Well, I put about a half hour into a post when I first started the blog. It basically entailed how I got into ham radio and a couple of general thoughts on gear to go along with the shack pictures I’d posted previously, as well as a description of my gear. It seems to have gone missing, but it needed updated anyway. I’ll retype it again here soon and get it posted along with pictures of the mobile and portable radios.
Tonight at 9PM Eastern, 0200 UTC, I will submit my fourth and qualifying check-in for the Country Cousins Net (Southern Section net.) Anyone is free to check in on this net. It meets nightly at the above time on 3.970.00 MHz. Go see what they are all about here… http://www.qsl.net/ww4scc/ (not sure if the hyperlink came through, if not, just copy and paste.)
Feel free to drop in. This is a “ragchew” style roundtable net, but short-time stations can check and run. See you on the radio!
73- de KD8IZD
Quite a while back, almost a year, I bought a Radeon graphics card and thought it was the wrong one. I cracked the computer open and did some looking and behold! There is the connector I had been looking for. Onto the motherboard it went and here’s the result.
To my small amount of followers thus far, I’m surprised anyone stuck around. I don’t post very often due to my somewhat hectic life of shift work. At this point, I am on the 0000-0800 hour midnight shift, then back to 1600-0000 afternoon shift for January, so I’ll have a lot of time in the next month or so to get things going. I do have some new developments in the HF world to share, and finally have the long awaited shack pictures to go along with the descriptions. I also may be airing from a new QTH soon, more on that after the first of the year, so STAY TUNED!!!
73 de KD8IZD
Haven’t been around for a while. I have been kind of busy. Haven’t been on the air much for the past few months due to broken dipole ropes, nor have I been here due to how hot the radio room gets. I have added some new equipment to my inventory including an MFJ-943 Versa-Tuner and will be posting pictures as soon as I clean up the shack a bit.

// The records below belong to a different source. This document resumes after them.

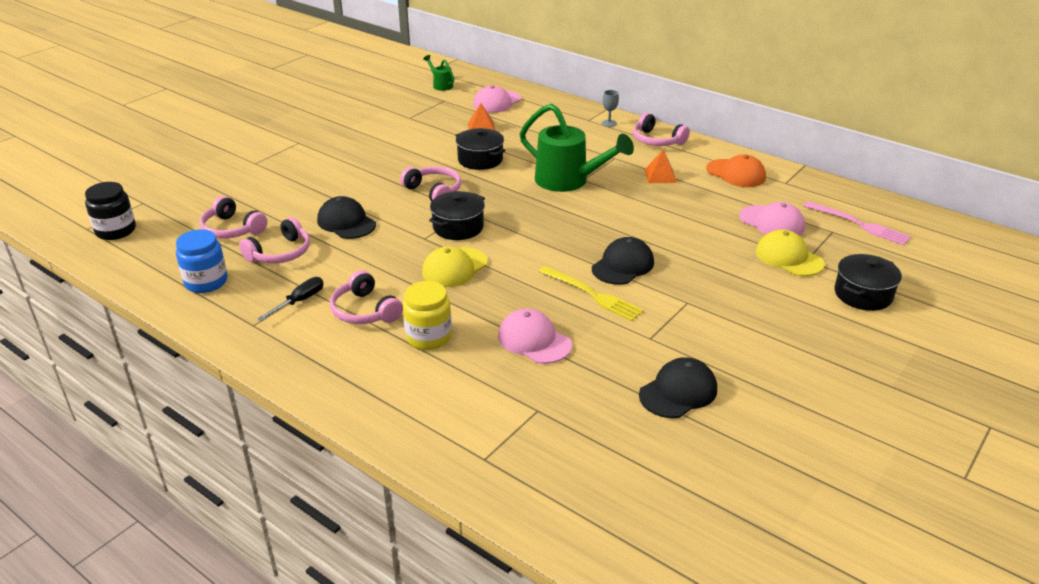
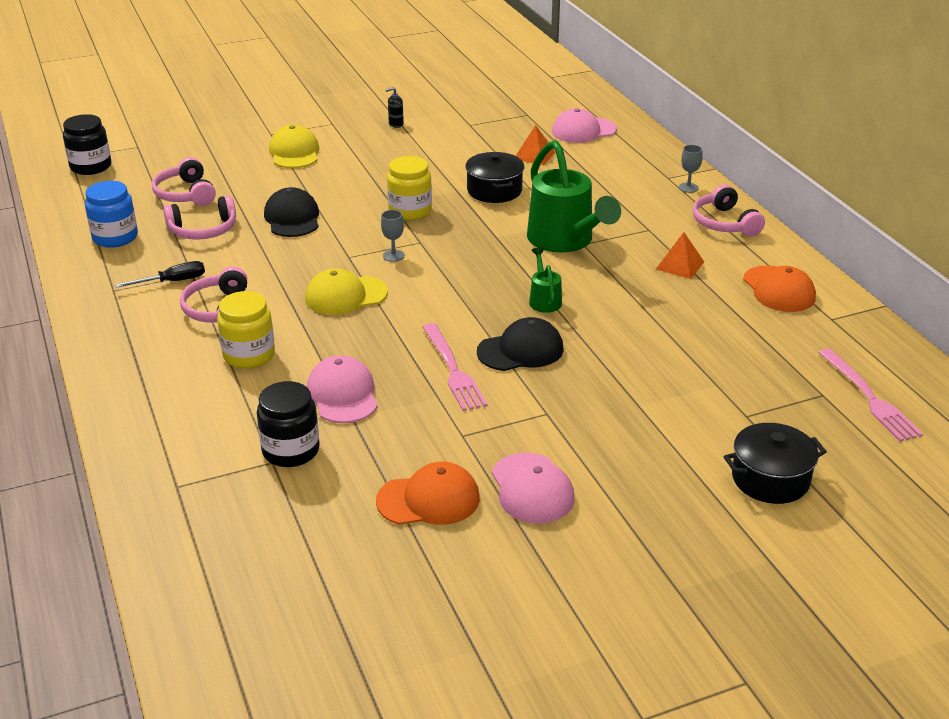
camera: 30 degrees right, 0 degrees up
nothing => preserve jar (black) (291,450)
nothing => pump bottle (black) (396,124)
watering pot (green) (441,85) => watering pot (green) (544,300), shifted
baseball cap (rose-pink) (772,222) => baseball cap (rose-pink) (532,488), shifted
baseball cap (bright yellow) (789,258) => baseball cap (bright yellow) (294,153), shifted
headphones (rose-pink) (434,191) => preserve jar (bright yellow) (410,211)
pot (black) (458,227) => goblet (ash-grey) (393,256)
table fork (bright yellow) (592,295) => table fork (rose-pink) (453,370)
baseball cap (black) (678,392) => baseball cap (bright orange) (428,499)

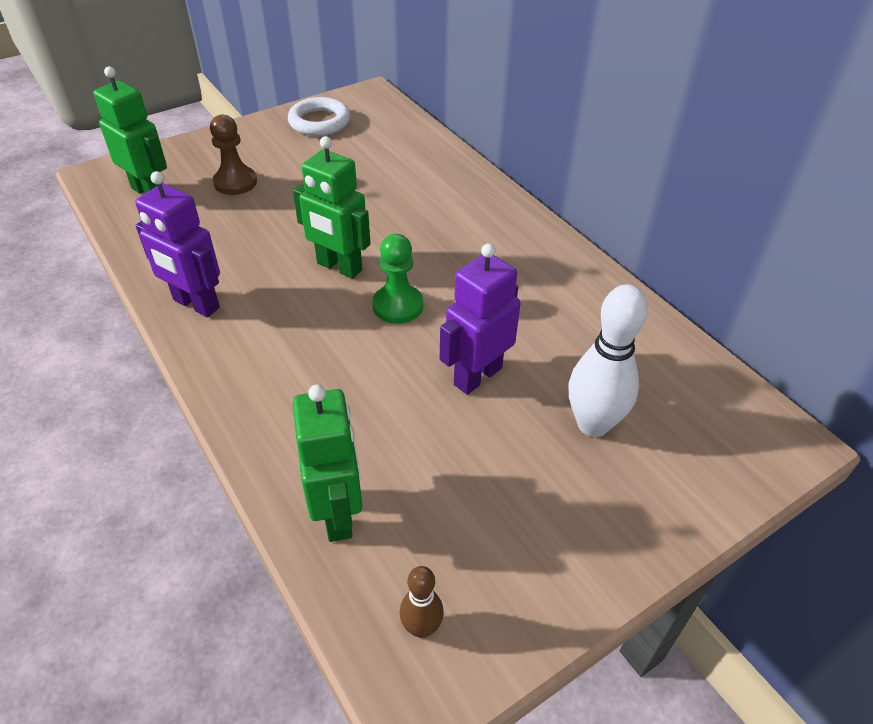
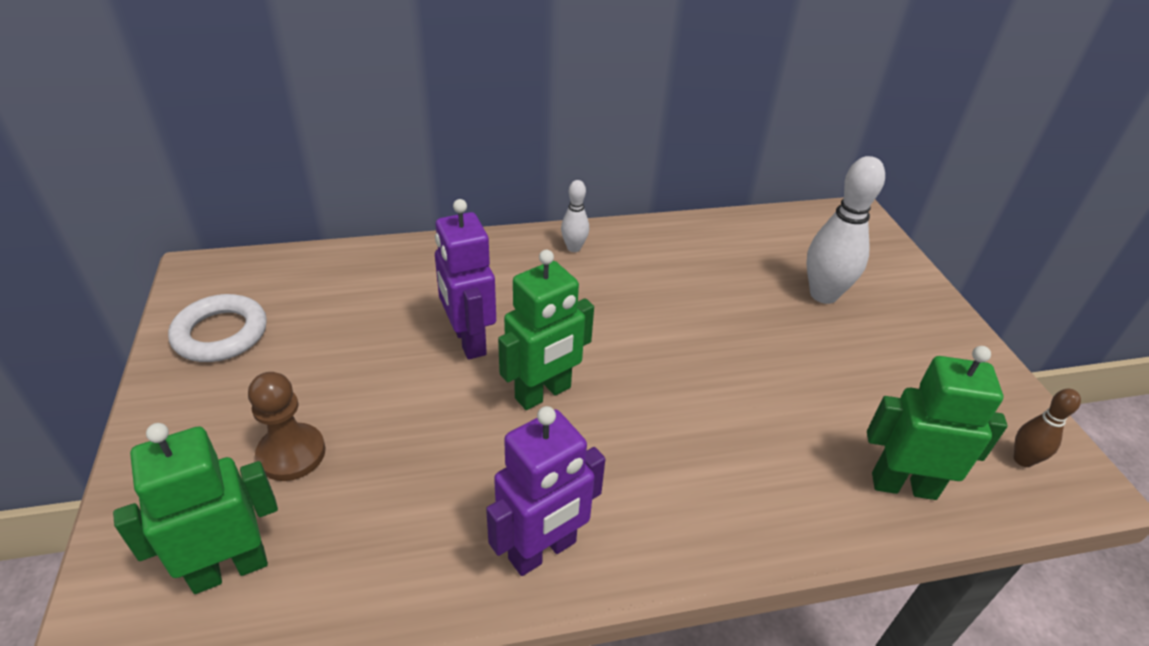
camera: 70 degrees left, 5 degrees down
chess pawn (green) (398,306) => nothing
nothing => tenpin (pure white) (574,248)
robot figure (violet) (477,376) => robot figure (violet) (468,341), shifted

Since Field Day, I have upgraded to Amateur Extra and got my ARRL Volunteer Examiner credentials. I also fried my HTs high power final transistor that same day… I have upgraded it from a Kenwood to a Motorola MT 2000 Jedi top display (model 1 for all you technical folks out there.) After I got it programmed, I took it apart to fix a speaker that sounds like aluminum cans rattling around and managed to damage the ribbon cable that connects the display and speaker. Waiting now on a parts radio that if works, i may use full time as it has more features than the one I have now. I hope everything is going well with any followers I have so far. Planning on becoming more active with this page in the future, but life gets in the way sometimes.